Przejdź do głównych treściPrzejdź do wyszukiwarkiPrzejdź do głównego menu
czwartek, 18 kwietnia 2024 23:57
Reklama
Reklama

Ludzie stąd: Tragiczne wspomnienia Zdzisława Grenia

Zdzisław Greń jest prezesem stowarzyszenia Dzieci Wojny oddziału Biała Podlaska od około dwudziestu lat. Wspomina babcię Antoninę, która zginęła na jego oczach, od wybuchu granatu, a także okrutne przesłuchanie przez Urząd Bezpieczeństwa jego matki Anny. Opowiada też o ojcu, który służył w Armii Krajowej i wspólnym słuchaniu radia Wolna Europa przez całą rodzinę.
Ludzie stąd: Tragiczne wspomnienia Zdzisława Grenia

Urodził się 25 października 1938 r. w Cieleśnicy. Jego rodzice Anna i Władysław poznali się na jednej z zabaw, organizowanych w tej miejscowości. Po niedługim czasie przenieśli się do wsi Pokinianka. Do majątku Alicji Kuczewskiej. Tam Władysław został zatrudniony jako fornal i stangret, a jego żona opiekowała się dziećmi. Kiedy przyjechali okazało się, że nie ma dla nich miejsca w czworakach zamieszkiwanych przez służbę. Wówczas szlachcianka udostępniła im małe mieszkanie w jej pałacu.

Kiedy Niemcy wycofywali się we wrześniu 1944 r. i trwały bombardowania oraz walki z Sowietami, Zdzisław miał 6 lat. Pamięta długie godziny spędzone w okopie. Kiedy trzymał się spódnicy ukochanej babci Antoniny Greń, kobieta postanowiła zobaczyć, co się dzieje na zewnątrz i wychyliła się. W tym czasie uderzył granat, a jego odłamki w nią trafiły. Mały Zdzisław z przerażeniem zobaczył jak babcia zalana krwią osuwa się do okopu.

– Miała porozrywane części ciała. Została zawieziona do szpitala, który mieścił się przy ul. Janowskiej w Białej Podlaskiej. Niestety, obrażenia były zbyt duże i po trzech dniach zmarła – mówi Zdzisław ze łzami w oczach. Dodaje, że Antonina zawsze była odważną kobietą i to ją zgubiło. Została pochowana na cmentarzu przy ul. Janowskiej w Białej Podlaskiej. To jedno z dwóch najbardziej wyrazistych wspomnień z okresu wojny, które posiada mężczyzna.

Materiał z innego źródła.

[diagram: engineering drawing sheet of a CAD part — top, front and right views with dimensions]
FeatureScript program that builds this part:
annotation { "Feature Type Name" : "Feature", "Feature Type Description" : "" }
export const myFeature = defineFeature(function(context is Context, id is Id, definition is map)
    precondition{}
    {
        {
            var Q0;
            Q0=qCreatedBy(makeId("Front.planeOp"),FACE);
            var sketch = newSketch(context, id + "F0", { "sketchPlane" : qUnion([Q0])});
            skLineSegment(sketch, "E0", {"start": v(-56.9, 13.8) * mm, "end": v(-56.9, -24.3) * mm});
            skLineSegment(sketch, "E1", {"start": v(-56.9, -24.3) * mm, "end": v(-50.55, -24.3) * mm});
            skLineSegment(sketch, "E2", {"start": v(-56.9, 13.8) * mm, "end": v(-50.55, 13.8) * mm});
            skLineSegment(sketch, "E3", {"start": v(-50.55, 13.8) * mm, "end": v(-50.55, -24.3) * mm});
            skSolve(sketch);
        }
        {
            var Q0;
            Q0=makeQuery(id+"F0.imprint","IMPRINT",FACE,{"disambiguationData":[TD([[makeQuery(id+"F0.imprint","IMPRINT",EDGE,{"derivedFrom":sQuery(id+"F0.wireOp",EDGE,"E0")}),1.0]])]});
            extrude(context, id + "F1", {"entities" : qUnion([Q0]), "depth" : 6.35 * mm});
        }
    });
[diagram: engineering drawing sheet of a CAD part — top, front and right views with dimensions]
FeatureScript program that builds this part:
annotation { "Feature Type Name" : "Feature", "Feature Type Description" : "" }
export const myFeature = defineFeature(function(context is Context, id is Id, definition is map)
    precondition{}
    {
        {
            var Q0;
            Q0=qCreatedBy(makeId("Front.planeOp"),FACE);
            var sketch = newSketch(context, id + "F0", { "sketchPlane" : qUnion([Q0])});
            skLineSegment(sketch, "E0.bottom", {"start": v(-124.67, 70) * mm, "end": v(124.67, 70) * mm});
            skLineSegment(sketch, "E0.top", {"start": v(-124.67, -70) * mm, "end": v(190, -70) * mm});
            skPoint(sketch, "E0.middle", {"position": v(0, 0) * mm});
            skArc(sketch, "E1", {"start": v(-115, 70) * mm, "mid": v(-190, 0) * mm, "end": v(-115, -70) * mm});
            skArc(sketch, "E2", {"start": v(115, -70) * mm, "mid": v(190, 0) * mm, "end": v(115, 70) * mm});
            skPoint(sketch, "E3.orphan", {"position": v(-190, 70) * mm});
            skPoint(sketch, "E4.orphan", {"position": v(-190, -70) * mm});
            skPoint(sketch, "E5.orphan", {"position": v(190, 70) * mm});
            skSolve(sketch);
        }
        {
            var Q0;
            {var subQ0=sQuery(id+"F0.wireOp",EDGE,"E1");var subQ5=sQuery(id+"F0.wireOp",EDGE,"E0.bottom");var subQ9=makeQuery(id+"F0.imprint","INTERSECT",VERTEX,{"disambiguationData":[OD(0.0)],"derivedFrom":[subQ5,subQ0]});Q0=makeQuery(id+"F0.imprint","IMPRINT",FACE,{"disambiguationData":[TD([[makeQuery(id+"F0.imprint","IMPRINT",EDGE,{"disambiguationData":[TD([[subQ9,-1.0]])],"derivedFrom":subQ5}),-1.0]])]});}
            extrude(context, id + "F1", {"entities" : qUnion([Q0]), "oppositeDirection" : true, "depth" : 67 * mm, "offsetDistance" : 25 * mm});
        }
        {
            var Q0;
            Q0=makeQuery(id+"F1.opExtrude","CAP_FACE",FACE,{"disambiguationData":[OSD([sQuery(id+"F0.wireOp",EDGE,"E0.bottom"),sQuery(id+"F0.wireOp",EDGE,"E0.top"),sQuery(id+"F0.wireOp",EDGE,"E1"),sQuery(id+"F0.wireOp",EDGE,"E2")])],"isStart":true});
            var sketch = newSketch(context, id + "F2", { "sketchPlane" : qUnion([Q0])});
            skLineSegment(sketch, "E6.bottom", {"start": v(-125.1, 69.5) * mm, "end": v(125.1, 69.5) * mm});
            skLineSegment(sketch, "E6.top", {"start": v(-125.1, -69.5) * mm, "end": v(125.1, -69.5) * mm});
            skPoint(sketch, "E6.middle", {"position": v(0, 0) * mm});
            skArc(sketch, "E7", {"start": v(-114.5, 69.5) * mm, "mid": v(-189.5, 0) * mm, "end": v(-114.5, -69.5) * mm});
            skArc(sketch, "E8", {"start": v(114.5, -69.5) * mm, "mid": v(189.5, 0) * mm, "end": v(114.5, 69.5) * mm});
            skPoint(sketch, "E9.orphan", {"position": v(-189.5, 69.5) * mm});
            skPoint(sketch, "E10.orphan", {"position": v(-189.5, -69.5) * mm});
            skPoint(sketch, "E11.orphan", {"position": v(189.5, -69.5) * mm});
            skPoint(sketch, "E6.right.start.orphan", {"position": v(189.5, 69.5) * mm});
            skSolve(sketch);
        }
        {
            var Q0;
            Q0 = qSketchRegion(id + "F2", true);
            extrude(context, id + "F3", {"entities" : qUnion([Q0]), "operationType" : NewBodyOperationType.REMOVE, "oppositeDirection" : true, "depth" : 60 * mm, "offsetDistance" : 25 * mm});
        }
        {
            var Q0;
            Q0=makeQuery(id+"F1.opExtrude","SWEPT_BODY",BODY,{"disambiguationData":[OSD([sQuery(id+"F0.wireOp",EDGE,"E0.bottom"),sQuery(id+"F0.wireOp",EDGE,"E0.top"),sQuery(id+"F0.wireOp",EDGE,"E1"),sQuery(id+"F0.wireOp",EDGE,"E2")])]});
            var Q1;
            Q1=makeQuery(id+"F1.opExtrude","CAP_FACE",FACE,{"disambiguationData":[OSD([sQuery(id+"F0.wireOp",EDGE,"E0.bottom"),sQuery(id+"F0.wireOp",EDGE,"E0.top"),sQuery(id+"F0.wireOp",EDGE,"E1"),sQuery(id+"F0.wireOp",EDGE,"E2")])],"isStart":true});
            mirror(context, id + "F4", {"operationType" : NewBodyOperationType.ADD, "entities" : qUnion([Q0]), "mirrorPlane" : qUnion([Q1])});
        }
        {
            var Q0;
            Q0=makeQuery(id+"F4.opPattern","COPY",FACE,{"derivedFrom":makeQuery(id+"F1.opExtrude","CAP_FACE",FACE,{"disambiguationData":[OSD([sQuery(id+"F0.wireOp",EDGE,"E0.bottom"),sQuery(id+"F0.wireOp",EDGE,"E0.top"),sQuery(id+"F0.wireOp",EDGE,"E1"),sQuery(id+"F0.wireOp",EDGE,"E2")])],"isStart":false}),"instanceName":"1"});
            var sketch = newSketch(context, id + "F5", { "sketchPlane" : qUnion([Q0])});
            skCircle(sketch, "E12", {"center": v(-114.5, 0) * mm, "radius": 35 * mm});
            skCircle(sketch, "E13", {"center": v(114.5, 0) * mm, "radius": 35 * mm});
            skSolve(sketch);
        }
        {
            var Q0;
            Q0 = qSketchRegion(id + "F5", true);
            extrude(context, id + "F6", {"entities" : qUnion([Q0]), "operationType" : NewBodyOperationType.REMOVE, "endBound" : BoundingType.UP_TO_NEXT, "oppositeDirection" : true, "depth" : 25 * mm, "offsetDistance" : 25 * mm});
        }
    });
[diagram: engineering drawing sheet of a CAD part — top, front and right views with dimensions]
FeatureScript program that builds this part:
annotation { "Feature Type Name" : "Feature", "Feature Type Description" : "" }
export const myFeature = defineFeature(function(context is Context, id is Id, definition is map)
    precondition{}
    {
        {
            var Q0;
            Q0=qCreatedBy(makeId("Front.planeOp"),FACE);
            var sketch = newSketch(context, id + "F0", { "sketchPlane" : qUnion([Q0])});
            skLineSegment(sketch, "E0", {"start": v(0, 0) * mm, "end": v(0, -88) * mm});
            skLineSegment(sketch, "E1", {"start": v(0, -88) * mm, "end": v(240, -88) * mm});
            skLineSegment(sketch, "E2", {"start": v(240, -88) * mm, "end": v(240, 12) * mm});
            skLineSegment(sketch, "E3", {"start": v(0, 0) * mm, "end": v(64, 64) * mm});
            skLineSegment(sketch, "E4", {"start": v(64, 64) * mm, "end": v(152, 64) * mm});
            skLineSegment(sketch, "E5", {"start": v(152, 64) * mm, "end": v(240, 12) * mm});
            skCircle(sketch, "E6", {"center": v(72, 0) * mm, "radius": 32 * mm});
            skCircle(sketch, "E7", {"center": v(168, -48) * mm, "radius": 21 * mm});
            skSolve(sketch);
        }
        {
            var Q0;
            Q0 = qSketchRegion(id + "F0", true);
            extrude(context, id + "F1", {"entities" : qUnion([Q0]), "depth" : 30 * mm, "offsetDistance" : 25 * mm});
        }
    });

Drugie dotyczy działalności jego ojca Władysława w Armii Krajowej.

– Został zaangażowany do oddziału przez prawnika Jerzego Świątkiewicza, który przed wojną był zarządcą majątku Alicji Kuczewskiej. Jako kilkulatek zauważyłem, że ojciec chowa coś pod strzechą spichrza. Pewnego dnia postanowiłem sprawdzić, co to takiego. Wszedłem po bardzo wysokiej drabinie i wyciągnąłem zawiniątko. Kiedy odkryłem materiał zobaczyłem najprawdziwszy pistolet. Bałem się, że ojciec się dowie, że go znalazłem, więc nic nie mówiłem o swoim występku w domu – opowiada Zdzisław Greń. Dodaje, że jego ojciec często znikał na noc, a nawet na kilka dni i nigdy nie mówił czym się zajmuje i gdzie chodzi. Wiadomo było, iż dostarcza tajne wiadomości żołnierzom Armii Krajowej. – Nawet, kiedy byłem dorosły i pytałem o działalność, unikał odpowiedzi – zaznacza. (...)

Jedynym dorosłym i naocznym świadkiem była Anna Greń. – Funkcjonariusze postawili ją nad trupem nauczycielki, który leżał na długiej ławie pod ścianą i zaczęli zadawać pytania. Te stawały się coraz bardziej natarczywe. Nie obyło się też bez szarpania, popychania i grożenia. Słyszałem wszystko, bo byłem w pokoju obok, także płacz i błaganie mamy, by ją puścili, bo nic nie wie. Ten koszmar trwał kilka godzin – przyznaje Zdzisław Greń. Kiedy przesłuchanie jego matki się skończyło, pozwolono jej wrócić do syna. Jednak, nie była ona w stanie powiedzieć ani słowa. Stała jak słup soli, wyczerpana długotrwałym i bardzo stresującym spotkaniem z UB. Przyjaciel ojca, kiedy dowiedział, co się stało, przyszedł sprawdzić, w jakim stanie jest Anna. Próbował do niej mówić. Nakłaniał, by się odezwała, choć słowem, jednak bezskutecznie. W końcu postanowił włożyć jej w usta łyżkę, by zmusić ją do jakiejkolwiek reakcji. Udało się. Anna powiedziała, że jest zmęczona i położyła się. (...)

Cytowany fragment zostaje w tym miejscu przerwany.